PROVIDED RECORDS →
● ● ● ● ●

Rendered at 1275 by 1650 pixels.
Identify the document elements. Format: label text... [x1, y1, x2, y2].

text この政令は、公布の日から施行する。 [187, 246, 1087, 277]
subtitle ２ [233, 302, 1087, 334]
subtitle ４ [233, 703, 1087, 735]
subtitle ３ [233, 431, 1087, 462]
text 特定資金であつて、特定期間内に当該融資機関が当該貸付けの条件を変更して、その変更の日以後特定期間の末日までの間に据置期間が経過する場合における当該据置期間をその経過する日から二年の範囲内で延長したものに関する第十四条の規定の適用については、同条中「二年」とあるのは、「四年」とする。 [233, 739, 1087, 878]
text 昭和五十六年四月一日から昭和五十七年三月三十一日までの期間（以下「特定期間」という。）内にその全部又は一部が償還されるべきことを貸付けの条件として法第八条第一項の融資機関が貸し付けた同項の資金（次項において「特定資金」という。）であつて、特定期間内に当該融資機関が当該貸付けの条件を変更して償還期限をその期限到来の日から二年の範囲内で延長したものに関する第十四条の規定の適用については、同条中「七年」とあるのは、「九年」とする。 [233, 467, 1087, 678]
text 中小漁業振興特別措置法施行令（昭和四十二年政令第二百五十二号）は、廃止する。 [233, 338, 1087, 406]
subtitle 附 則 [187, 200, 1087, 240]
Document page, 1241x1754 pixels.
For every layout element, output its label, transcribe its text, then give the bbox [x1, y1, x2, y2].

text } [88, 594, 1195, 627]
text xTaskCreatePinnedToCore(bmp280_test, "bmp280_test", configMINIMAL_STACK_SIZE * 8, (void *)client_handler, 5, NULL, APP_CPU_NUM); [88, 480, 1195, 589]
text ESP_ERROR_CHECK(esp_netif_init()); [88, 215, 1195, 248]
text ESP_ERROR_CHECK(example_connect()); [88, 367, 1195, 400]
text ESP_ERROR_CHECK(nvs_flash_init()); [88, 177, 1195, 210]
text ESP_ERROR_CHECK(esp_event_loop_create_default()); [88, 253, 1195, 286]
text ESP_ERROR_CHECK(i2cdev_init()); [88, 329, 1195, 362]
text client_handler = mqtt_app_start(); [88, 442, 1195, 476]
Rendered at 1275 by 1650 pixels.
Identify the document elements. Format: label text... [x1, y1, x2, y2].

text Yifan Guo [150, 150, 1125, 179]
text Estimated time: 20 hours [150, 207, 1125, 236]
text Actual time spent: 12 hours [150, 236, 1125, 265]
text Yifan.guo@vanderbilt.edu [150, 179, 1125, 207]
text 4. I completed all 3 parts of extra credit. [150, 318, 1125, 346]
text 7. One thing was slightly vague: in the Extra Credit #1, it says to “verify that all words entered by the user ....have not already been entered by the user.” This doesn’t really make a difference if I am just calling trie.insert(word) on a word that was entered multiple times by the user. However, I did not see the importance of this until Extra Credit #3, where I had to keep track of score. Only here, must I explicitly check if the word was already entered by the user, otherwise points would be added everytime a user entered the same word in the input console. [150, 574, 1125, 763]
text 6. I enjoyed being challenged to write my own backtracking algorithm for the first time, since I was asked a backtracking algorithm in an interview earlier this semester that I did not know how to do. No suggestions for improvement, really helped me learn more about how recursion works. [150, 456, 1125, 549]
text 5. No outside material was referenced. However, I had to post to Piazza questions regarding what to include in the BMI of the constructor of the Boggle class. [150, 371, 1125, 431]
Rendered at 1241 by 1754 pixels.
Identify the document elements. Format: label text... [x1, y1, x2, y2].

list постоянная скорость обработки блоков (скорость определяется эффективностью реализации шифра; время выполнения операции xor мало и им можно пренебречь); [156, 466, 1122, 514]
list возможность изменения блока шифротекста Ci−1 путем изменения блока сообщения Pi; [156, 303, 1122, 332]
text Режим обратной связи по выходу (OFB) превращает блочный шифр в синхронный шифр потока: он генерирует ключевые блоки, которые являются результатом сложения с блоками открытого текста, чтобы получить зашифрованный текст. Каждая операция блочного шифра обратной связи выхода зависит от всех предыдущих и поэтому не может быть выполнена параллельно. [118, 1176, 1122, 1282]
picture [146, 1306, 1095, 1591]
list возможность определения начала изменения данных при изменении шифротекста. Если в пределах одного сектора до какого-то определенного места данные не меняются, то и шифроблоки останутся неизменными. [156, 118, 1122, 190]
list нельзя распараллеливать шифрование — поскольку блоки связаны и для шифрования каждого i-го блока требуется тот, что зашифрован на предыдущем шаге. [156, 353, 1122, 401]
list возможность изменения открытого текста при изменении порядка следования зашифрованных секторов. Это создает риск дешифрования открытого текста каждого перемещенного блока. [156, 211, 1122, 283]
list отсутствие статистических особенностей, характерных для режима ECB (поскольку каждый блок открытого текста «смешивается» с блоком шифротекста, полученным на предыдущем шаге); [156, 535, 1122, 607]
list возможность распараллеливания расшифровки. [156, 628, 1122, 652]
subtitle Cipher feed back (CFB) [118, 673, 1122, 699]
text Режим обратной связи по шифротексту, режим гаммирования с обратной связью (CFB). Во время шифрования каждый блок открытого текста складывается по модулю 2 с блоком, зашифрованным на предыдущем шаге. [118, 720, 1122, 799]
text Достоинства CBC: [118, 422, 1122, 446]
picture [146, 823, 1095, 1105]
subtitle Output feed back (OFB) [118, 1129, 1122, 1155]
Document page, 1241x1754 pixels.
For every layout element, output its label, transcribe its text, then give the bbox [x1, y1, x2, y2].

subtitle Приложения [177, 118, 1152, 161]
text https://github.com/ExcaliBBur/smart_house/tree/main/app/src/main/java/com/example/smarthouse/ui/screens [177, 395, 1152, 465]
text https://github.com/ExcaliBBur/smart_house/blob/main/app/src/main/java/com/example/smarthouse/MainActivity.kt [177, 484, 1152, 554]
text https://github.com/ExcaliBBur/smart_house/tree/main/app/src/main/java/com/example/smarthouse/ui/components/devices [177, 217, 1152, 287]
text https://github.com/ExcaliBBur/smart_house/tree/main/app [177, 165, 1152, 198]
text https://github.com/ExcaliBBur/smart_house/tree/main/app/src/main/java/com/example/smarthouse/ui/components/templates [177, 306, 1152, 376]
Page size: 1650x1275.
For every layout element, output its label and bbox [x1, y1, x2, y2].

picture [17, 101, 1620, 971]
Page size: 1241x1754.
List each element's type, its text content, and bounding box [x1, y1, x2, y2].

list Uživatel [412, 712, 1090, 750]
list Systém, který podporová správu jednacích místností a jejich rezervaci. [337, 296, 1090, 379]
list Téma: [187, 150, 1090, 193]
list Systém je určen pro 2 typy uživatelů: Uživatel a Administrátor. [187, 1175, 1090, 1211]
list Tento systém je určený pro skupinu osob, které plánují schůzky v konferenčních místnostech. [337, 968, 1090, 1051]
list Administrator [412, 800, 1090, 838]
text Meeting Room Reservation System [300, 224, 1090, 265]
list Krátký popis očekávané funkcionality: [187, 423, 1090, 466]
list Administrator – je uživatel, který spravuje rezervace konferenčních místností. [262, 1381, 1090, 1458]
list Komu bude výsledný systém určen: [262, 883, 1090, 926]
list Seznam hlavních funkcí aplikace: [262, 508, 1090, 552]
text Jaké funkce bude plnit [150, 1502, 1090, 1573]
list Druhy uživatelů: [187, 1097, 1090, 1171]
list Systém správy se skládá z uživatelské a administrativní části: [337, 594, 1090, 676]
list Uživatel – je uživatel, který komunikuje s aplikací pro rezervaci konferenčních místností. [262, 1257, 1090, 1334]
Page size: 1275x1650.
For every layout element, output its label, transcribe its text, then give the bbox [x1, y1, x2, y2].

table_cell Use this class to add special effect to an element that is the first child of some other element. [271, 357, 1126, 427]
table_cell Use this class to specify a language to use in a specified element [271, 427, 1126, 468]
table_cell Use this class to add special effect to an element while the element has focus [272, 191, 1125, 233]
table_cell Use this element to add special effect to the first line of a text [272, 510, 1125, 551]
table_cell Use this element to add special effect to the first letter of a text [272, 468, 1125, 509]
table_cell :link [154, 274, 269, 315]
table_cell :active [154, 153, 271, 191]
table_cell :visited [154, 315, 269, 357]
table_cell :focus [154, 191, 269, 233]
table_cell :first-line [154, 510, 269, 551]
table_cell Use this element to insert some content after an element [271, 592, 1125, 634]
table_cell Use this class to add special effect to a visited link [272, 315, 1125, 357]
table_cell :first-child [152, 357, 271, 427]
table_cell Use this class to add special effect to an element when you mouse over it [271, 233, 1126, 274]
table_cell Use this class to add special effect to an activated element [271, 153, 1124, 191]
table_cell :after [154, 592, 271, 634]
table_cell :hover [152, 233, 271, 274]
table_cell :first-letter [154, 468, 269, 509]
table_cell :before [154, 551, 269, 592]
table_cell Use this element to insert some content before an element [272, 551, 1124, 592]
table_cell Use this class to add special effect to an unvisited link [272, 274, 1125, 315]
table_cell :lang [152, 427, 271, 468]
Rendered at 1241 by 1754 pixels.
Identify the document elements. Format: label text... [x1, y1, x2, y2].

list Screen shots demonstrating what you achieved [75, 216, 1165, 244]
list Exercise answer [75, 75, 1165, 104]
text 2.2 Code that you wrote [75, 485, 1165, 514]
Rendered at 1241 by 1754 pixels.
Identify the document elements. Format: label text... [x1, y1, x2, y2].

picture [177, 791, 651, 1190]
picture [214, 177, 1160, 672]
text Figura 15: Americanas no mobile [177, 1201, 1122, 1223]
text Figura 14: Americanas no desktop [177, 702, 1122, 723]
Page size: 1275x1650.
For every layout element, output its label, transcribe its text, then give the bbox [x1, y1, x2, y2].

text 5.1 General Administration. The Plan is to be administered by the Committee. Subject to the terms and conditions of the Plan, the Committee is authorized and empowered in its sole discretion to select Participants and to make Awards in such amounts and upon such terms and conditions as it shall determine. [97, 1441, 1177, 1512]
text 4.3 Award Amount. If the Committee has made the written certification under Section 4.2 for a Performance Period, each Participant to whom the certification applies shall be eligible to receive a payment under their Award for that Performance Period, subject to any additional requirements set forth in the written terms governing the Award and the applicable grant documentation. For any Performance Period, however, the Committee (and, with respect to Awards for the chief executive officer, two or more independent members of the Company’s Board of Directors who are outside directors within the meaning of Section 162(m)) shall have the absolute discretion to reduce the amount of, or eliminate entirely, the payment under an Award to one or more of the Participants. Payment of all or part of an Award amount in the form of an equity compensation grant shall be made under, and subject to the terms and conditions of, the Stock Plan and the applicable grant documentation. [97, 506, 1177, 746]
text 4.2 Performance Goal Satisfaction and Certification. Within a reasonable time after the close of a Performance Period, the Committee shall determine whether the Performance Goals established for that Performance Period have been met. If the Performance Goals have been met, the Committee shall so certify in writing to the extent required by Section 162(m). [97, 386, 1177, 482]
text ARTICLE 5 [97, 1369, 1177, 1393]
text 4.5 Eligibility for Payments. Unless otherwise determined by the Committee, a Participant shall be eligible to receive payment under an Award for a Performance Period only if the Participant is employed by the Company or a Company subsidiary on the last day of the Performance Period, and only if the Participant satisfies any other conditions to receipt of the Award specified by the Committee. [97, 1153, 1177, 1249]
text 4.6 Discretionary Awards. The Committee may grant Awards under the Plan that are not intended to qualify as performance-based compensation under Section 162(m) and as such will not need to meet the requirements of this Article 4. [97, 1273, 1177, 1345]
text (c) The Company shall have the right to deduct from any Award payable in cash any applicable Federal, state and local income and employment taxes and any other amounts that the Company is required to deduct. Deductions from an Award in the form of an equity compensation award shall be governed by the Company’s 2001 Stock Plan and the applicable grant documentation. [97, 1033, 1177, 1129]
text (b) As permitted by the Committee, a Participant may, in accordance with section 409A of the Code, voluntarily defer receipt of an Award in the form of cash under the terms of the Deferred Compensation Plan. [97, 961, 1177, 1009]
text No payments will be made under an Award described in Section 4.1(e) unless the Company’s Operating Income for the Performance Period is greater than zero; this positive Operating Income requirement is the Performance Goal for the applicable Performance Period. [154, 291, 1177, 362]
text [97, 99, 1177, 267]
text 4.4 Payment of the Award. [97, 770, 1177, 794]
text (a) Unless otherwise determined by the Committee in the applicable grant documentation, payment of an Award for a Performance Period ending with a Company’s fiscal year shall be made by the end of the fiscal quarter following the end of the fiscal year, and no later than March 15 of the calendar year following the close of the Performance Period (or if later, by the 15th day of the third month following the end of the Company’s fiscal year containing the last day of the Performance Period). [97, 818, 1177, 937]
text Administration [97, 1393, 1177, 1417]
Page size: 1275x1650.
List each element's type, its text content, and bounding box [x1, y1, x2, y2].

● ● ● ● ●

REQUIREMENT → Reproduce every line above containing "Stock".

RESULT OF THIS EXERCISE →
text 4.3 Award Amount. If the Committee has made the written certification under Section 4.2 for a Performance Period, each Participant to whom the certification applies shall be eligible to receive a payment under their Award for that Performance Period, subject to any additional requirements set forth in the written terms governing the Award and the applicable grant documentation. For any Performance Period, however, the Committee (and, with respect to Awards for the chief executive officer, two or more independent members of the Company’s Board of Directors who are outside directors within the meaning of Section 162(m)) shall have the absolute discretion to reduce the amount of, or eliminate entirely, the payment under an Award to one or more of the Participants. Payment of all or part of an Award amount in the form of an equity compensation grant shall be made under, and subject to the terms and conditions of, the Stock Plan and the applicable grant documentation. [97, 506, 1177, 746]
text (c) The Company shall have the right to deduct from any Award payable in cash any applicable Federal, state and local income and employment taxes and any other amounts that the Company is required to deduct. Deductions from an Award in the form of an equity compensation award shall be governed by the Company’s 2001 Stock Plan and the applicable grant documentation. [97, 1033, 1177, 1129]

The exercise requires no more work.